I see logically why that makes sense, as it is the formula for the original statement, so n+1 should become n+2 when it is considering the next term. But as to your statement, no, I don't see how to get from line 3 to line4 .

 

[Avodyne]

I see logically why that makes sense, as it is the formula for the original statement, so n+1 should become n+2 when it is considering the next term.

Yes, but again that is what you are trying to prove, so you can't use it.

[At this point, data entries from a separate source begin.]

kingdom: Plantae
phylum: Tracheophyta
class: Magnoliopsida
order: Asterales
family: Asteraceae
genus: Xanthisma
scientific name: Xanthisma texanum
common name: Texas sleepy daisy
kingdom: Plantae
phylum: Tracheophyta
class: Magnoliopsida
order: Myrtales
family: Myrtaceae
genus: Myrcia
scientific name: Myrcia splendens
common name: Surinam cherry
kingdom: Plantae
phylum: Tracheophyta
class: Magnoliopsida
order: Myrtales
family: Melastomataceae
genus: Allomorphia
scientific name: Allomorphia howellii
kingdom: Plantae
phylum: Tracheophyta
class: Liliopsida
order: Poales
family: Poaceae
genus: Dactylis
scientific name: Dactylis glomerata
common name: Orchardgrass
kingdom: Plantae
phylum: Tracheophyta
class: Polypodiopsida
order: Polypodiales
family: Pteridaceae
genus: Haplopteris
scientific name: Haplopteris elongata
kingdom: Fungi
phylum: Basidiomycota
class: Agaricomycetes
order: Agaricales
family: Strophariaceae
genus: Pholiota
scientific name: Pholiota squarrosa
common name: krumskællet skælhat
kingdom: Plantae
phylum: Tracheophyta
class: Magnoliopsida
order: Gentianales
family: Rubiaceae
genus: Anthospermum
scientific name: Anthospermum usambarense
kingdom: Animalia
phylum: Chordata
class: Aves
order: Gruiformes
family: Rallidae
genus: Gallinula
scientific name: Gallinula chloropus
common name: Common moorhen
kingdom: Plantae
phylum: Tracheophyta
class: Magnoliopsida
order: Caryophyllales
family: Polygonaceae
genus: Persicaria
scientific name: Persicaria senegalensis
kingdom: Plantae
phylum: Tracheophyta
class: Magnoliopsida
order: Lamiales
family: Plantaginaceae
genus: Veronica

The right-hand side of line 3 is [(n+1)!-1]+((n+1)(n+1)!). Let A=(n+1)!. Then the right-hand side is [A-1]+(n+1)A = A-1+nA+A=(n+2)A-1. Now replace A with (n+1)!, and notice that (n+2)(n+1)!=(n+2)!.

You're done! (Using A wasn't really necessary, I just thought it would make it clearer how things should be grouped.)

So, it was just some algebra that you needed to do (though a little tricky in this case). Can you do the other problem now?

 

[gcarson1]

Yes, but again that is what you are trying to prove, so you can't use it.

The right-hand side of line 3 is [(n+1)!-1]+((n+1)(n+1)!). Let A=(n+1)!. Then the right-hand side is [A-1]+(n+1)A = A-1+nA+A=(n+2)A-1. Now replace A with (n+1)!, and notice that (n+2)(n+1)!=(n+2)!.

You're done! (Using A wasn't really necessary, I just thought it would make it clearer how things should be grouped.)

So, it was just some algebra that you needed to do (though a little tricky in this case). Can you do the other problem now?

A yes! Brilliant, the A made things so much clearer, I resolved the other problem in class today while reading this, thankyou very much!

 

[Avodyne]

You're welcome!